Dataset section:
☆ ☆ ☆ ☆ ☆

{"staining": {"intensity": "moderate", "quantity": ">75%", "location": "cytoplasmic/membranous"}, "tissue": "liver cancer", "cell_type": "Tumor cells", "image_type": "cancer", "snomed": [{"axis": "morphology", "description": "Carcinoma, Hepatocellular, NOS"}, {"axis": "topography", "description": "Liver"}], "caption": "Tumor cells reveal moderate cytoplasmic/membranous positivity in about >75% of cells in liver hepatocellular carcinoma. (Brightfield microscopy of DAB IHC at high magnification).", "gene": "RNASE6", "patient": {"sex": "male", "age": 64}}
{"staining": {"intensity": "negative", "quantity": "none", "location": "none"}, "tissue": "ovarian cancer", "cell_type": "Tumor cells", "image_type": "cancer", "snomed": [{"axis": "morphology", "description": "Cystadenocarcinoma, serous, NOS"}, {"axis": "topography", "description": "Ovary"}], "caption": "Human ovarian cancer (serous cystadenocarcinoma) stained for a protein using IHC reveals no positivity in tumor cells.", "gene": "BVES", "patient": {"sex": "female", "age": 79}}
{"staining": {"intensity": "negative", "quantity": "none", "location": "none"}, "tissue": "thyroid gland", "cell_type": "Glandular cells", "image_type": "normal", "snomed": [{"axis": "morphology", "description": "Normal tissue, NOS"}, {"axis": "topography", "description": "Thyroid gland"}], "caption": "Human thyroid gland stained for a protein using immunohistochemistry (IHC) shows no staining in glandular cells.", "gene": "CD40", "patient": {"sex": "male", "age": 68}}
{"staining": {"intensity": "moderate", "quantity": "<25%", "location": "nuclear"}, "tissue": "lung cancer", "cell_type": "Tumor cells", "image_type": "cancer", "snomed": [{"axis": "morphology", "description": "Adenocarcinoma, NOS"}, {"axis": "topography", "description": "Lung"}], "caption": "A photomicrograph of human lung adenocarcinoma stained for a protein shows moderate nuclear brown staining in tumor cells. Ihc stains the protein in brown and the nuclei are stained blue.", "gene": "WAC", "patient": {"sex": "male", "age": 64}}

☆ ☆ ☆ ☆ ☆

What is expected: Only the lines above that include the word "using" belong in the answer; copy each one.

Written response:
{"staining": {"intensity": "negative", "quantity": "none", "location": "none"}, "tissue": "ovarian cancer", "cell_type": "Tumor cells", "image_type": "cancer", "snomed": [{"axis": "morphology", "description": "Cystadenocarcinoma, serous, NOS"}, {"axis": "topography", "description": "Ovary"}], "caption": "Human ovarian cancer (serous cystadenocarcinoma) stained for a protein using IHC reveals no positivity in tumor cells.", "gene": "BVES", "patient": {"sex": "female", "age": 79}}
{"staining": {"intensity": "negative", "quantity": "none", "location": "none"}, "tissue": "thyroid gland", "cell_type": "Glandular cells", "image_type": "normal", "snomed": [{"axis": "morphology", "description": "Normal tissue, NOS"}, {"axis": "topography", "description": "Thyroid gland"}], "caption": "Human thyroid gland stained for a protein using immunohistochemistry (IHC) shows no staining in glandular cells.", "gene": "CD40", "patient": {"sex": "male", "age": 68}}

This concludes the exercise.